• **The task**: Return verbatim all lines from the first one in the records to the line with "magnification brightfield microscopy", both ends kept.

----------

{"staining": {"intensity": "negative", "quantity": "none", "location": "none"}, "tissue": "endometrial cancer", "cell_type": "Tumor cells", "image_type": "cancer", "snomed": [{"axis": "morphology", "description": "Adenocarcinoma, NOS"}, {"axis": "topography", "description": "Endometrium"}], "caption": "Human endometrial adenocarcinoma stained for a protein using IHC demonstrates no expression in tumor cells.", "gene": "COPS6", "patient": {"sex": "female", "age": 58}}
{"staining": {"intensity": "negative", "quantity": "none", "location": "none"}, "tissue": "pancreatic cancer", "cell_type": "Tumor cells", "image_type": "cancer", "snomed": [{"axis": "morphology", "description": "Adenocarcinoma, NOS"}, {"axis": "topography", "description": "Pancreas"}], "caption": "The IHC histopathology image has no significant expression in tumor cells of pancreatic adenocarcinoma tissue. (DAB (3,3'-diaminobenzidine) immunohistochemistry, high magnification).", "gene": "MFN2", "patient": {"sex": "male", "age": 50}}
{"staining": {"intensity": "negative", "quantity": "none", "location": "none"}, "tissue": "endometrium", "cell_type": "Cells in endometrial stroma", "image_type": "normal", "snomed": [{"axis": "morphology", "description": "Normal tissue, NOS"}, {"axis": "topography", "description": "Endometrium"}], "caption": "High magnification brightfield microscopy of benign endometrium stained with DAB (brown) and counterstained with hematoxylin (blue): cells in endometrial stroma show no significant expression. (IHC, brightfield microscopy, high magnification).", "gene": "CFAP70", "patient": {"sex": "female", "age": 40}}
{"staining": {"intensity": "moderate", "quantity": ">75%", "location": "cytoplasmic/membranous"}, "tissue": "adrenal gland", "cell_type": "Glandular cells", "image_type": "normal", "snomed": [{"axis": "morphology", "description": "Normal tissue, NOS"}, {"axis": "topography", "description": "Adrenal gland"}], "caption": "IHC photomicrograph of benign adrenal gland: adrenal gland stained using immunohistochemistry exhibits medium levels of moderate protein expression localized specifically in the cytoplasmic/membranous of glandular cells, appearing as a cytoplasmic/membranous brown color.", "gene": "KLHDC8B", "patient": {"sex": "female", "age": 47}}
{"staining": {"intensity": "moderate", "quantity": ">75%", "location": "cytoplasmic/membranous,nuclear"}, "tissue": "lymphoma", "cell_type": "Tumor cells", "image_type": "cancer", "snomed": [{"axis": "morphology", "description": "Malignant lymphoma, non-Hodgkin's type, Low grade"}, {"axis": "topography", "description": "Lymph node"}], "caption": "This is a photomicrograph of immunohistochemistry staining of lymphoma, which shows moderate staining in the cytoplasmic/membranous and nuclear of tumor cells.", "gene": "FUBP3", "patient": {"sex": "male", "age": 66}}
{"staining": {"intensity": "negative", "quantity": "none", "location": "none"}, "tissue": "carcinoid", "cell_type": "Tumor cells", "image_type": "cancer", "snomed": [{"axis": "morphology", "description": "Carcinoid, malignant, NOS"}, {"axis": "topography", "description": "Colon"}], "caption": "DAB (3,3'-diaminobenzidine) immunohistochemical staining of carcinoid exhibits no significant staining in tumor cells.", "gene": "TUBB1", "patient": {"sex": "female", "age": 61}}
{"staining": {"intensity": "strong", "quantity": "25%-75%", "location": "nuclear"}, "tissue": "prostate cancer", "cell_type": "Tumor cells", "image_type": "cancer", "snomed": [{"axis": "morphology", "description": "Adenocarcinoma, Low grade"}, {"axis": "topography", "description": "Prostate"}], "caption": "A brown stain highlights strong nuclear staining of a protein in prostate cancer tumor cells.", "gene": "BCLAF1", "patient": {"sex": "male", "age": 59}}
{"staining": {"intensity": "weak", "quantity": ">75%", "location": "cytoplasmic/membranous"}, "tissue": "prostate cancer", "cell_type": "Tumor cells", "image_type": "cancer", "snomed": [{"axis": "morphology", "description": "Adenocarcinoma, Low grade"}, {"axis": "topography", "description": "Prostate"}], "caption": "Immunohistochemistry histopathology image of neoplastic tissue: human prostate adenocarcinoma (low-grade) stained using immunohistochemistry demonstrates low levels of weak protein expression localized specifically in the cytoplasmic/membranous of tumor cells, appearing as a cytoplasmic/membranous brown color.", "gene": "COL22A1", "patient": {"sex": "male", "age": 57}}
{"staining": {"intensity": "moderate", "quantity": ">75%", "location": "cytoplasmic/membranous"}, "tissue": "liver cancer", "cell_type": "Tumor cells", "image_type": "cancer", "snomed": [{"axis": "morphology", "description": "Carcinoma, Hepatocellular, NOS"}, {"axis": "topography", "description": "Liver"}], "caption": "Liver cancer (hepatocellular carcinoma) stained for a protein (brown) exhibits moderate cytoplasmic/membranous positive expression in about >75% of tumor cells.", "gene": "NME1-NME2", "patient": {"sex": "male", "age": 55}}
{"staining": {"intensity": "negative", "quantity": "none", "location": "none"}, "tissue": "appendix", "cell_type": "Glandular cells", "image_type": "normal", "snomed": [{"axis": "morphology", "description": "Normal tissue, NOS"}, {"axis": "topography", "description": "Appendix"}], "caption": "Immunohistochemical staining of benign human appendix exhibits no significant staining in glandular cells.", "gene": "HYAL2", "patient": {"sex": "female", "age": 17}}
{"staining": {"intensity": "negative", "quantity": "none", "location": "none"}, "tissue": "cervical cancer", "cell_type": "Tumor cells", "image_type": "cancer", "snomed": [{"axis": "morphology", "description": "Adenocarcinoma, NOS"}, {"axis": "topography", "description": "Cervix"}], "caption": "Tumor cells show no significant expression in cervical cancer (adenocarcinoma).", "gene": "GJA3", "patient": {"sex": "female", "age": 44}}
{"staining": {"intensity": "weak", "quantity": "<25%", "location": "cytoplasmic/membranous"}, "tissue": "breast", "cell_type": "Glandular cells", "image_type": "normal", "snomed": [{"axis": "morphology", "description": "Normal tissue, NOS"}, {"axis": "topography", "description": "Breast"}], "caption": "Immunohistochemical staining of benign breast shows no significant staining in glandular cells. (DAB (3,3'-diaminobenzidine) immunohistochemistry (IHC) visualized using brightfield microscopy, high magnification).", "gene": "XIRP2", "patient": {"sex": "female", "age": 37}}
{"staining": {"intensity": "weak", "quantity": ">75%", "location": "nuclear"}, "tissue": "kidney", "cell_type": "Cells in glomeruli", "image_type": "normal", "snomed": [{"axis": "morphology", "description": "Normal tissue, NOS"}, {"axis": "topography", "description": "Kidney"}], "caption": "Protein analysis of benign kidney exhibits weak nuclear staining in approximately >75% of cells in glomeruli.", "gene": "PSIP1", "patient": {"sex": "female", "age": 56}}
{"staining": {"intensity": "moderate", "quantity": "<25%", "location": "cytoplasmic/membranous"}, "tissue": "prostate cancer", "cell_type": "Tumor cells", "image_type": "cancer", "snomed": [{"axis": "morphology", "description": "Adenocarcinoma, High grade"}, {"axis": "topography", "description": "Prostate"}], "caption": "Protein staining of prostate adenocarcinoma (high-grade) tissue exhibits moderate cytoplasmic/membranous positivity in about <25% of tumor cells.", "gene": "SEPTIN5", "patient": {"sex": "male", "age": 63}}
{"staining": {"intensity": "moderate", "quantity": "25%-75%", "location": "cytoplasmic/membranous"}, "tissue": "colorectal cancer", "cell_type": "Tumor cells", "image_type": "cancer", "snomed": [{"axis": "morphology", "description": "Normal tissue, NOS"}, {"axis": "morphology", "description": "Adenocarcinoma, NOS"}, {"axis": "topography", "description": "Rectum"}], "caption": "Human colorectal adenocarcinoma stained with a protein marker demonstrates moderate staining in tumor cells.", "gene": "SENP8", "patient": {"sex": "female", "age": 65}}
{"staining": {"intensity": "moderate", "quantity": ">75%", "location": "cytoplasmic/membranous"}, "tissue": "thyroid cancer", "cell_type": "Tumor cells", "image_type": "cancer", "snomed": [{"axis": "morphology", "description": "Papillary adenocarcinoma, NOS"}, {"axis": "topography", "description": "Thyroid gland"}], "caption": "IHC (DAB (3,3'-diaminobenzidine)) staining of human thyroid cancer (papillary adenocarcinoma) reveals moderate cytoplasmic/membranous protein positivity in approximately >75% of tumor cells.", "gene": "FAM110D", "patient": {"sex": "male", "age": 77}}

----------

• **Problem solution**:
{"staining": {"intensity": "negative", "quantity": "none", "location": "none"}, "tissue": "endometrial cancer", "cell_type": "Tumor cells", "image_type": "cancer", "snomed": [{"axis": "morphology", "description": "Adenocarcinoma, NOS"}, {"axis": "topography", "description": "Endometrium"}], "caption": "Human endometrial adenocarcinoma stained for a protein using IHC demonstrates no expression in tumor cells.", "gene": "COPS6", "patient": {"sex": "female", "age": 58}}
{"staining": {"intensity": "negative", "quantity": "none", "location": "none"}, "tissue": "pancreatic cancer", "cell_type": "Tumor cells", "image_type": "cancer", "snomed": [{"axis": "morphology", "description": "Adenocarcinoma, NOS"}, {"axis": "topography", "description": "Pancreas"}], "caption": "The IHC histopathology image has no significant expression in tumor cells of pancreatic adenocarcinoma tissue. (DAB (3,3'-diaminobenzidine) immunohistochemistry, high magnification).", "gene": "MFN2", "patient": {"sex": "male", "age": 50}}
{"staining": {"intensity": "negative", "quantity": "none", "location": "none"}, "tissue": "endometrium", "cell_type": "Cells in endometrial stroma", "image_type": "normal", "snomed": [{"axis": "morphology", "description": "Normal tissue, NOS"}, {"axis": "topography", "description": "Endometrium"}], "caption": "High magnification brightfield microscopy of benign endometrium stained with DAB (brown) and counterstained with hematoxylin (blue): cells in endometrial stroma show no significant expression. (IHC, brightfield microscopy, high magnification).", "gene": "CFAP70", "patient": {"sex": "female", "age": 40}}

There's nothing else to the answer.